**WHAT YOU HAVE TO DO:** Write out the data below in full, unchanged, minus the images.

**COLLECTED MATERIAL:**
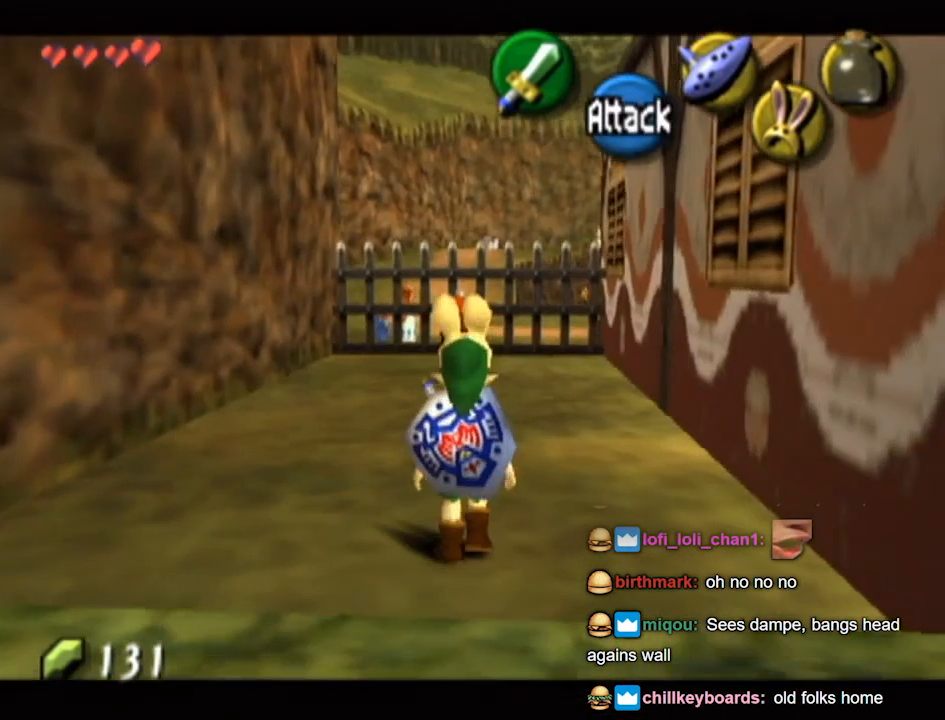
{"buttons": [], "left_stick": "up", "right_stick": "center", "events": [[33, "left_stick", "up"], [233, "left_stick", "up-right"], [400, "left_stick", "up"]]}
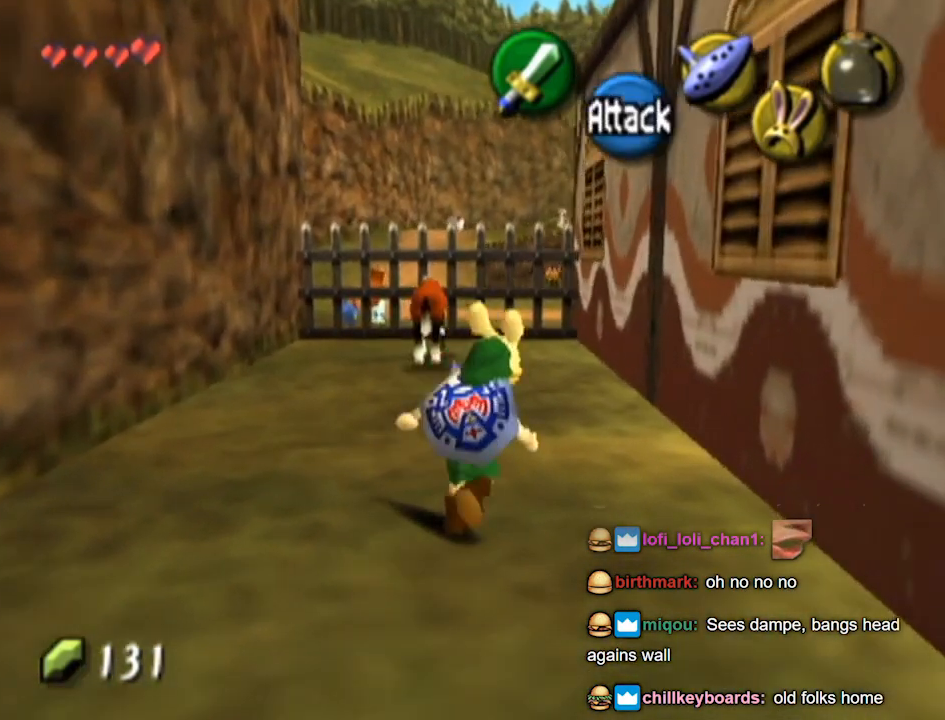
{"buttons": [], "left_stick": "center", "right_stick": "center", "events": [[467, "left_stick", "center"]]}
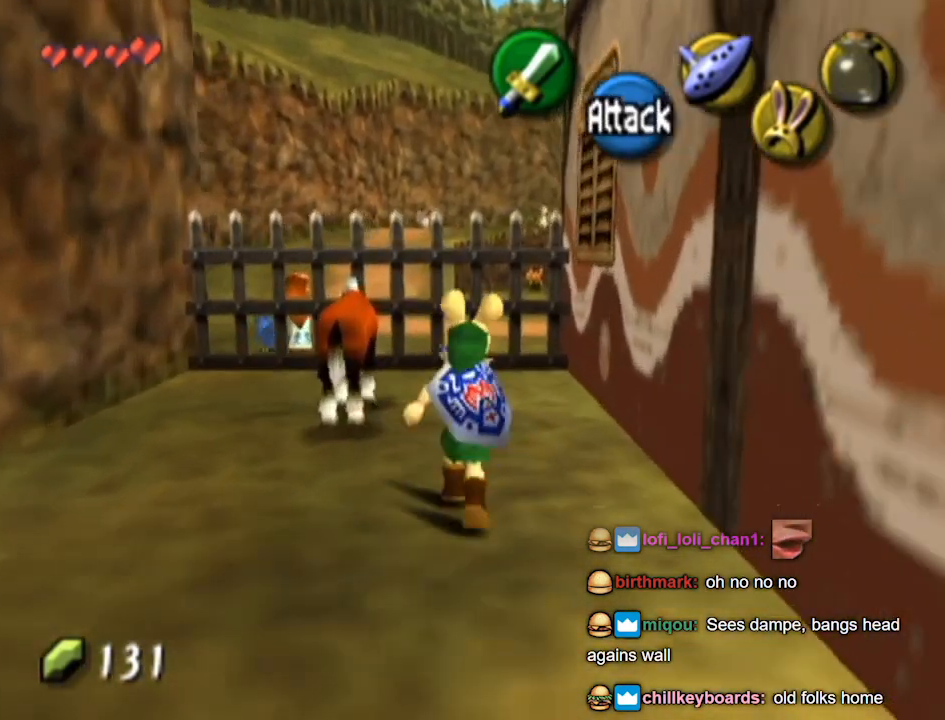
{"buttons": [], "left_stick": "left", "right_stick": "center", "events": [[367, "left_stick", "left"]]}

**ANSWER BOX:**
{"buttons": [], "left_stick": "up", "right_stick": "center", "events": [[33, "left_stick", "up"], [233, "left_stick", "up-right"], [400, "left_stick", "up"]]}
{"buttons": [], "left_stick": "center", "right_stick": "center", "events": [[467, "left_stick", "center"]]}
{"buttons": [], "left_stick": "left", "right_stick": "center", "events": [[367, "left_stick", "left"]]}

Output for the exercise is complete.